I've setup new Amazon EC2 instance. In a day or two started to get strange "GET" requests from the "google bot-like" IP's (eg 66.249.76.84, 66.249.74.152) about one in 10 seconds (some examples):
66.249.74.152 - - [10/Apr/2013:06:05:02 +0000] "GET /play/gp4GbjXBD4B3?sh=04f2fd19ae2dd623e7135d29a1894f03&sh=f172a32c89190e28f9c27123d7c6cf43&sh=04f2fd19ae2dd623e7135d29a1894f03 HTTP/1.1" 404 295 "-" "Mozilla/5.0 (compatible; Googlebot/2.1; +http://www.google.com/bot.html)"
66.249.76.84 - - [11/Apr/2013:03:51:44 +0000] "GET /api/levels/2ry7ZAh0Y91r HTTP/1.1" 404 295 "-" "Mozilla/5.0 (compatible; Googlebot/2.1; +http://www.google.com/bot.html)"

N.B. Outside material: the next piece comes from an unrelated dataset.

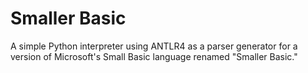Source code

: # Smaller Basic

A simple Python interpreter using ANTLR4 as a parser generator for a version of Microsoft's Small Basic language renamed "Smaller Basic."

They are checking hashes in folders like
/play/'some_hash_here'
/profile/'some_hash_here'
/level/'some_hash_here'
/api/'some_hash_here'
I never had such folders on this site. But to do something with this I've tried to block them in robots.txt
User-agent: *
Disallow:
Crawl-delay: 120
Disallow: /play
Disallow: /profile
Disallow: /level
But it didn't help at all, it just don't read robots.txt. To get rid of all the mess that they provided in my error_log file, I've created rules in .htaccess file like this
Redirect 301 /play 'some_other_site'
Redirect 301 /level 'some_other_site'
Redirect 301 /profile 'some_other_site'
Redirect 301 /api 'some_other_site'
Moreover, I found some traces of the real google bot that crawled my site, and it's behavior was very normal: it requested only pages that had links on pages of my site. How can I get rid of such fraud scanning?